BNEF: Global Clean Energy Investment totals $US 333 billion in 2017
Bloomberg New Energy Finance (BNEF) has published its preliminary analysis for investment in global clean energy which shows that 2017 was the second highest ever, with $US333.5 billion, this is despite falling technology costs. Globally, the solar sector in China dominated, with a total of $132.6 billion of investments – leading to over 50 GW of additional solar capacity. As the figure shows, growth in solar investment has continued at pace over the last decade.
In regional terms Asia, largely China, continues to dominate the global landscape, with Europe, once the world leader continuing to decrease the level of investments.

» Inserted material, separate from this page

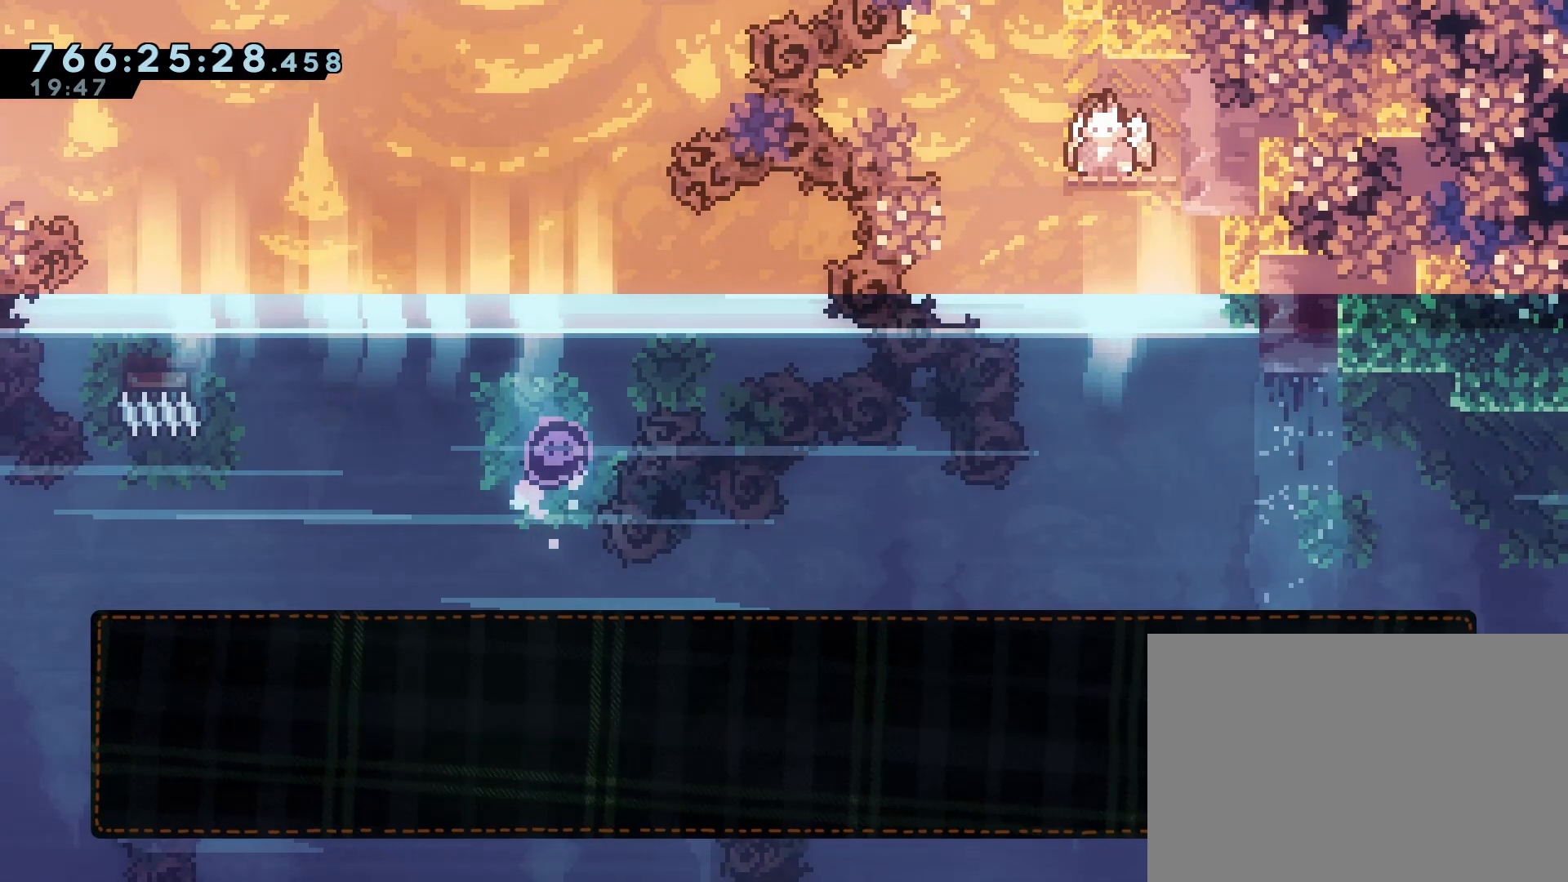
{"buttons": [], "events": [[50, "CROSS", "up"]]}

In 2017, Europe investment totalled just $57.4 billion, down from $137.8 billion in 2011. While in 2017 in the United States investment in clean energy grew marginally to $56.9 billion, although as with Europe investment peaked in 2011, however in the US at $62.3 billion. Mexico and Australia saw 2017 investment levels at an all – time high of $6.2 billion and $9 billion respectively.
The Ups and Downs of African Renewable Energy Development
The African Development Bank have announced that they achieved ‘100% investment in renewable energy in 2017’. This led to 1.4 GW of additional renewable energy capacity during the year, with plans to accelerate lending in 2018, under the New Deal on Energy for Africa programme. Although renewable energy is still developing relatively slowly in some countries and in South Africa the Wind Energy Association has highlighted in a press release the ongoing delay in Government approval for 26 renewable energy projects, which have been awaiting signoff since 2016.
However, falling renewable technology costs mean that “The cheapest electricity in most of Africa now comes from a solar panel on your roof,” says Xavier Helgesen, CEO of Off Grid Electric. This may mean the need for government support is reduced as “the combination of growing demand for reliable electricity and plummeting costs for solar and batteries has started to spark a distributed-energy revolution in Africa.” Furthermore, the development of crowdfunding is helping to finance small scale renewables across the continent.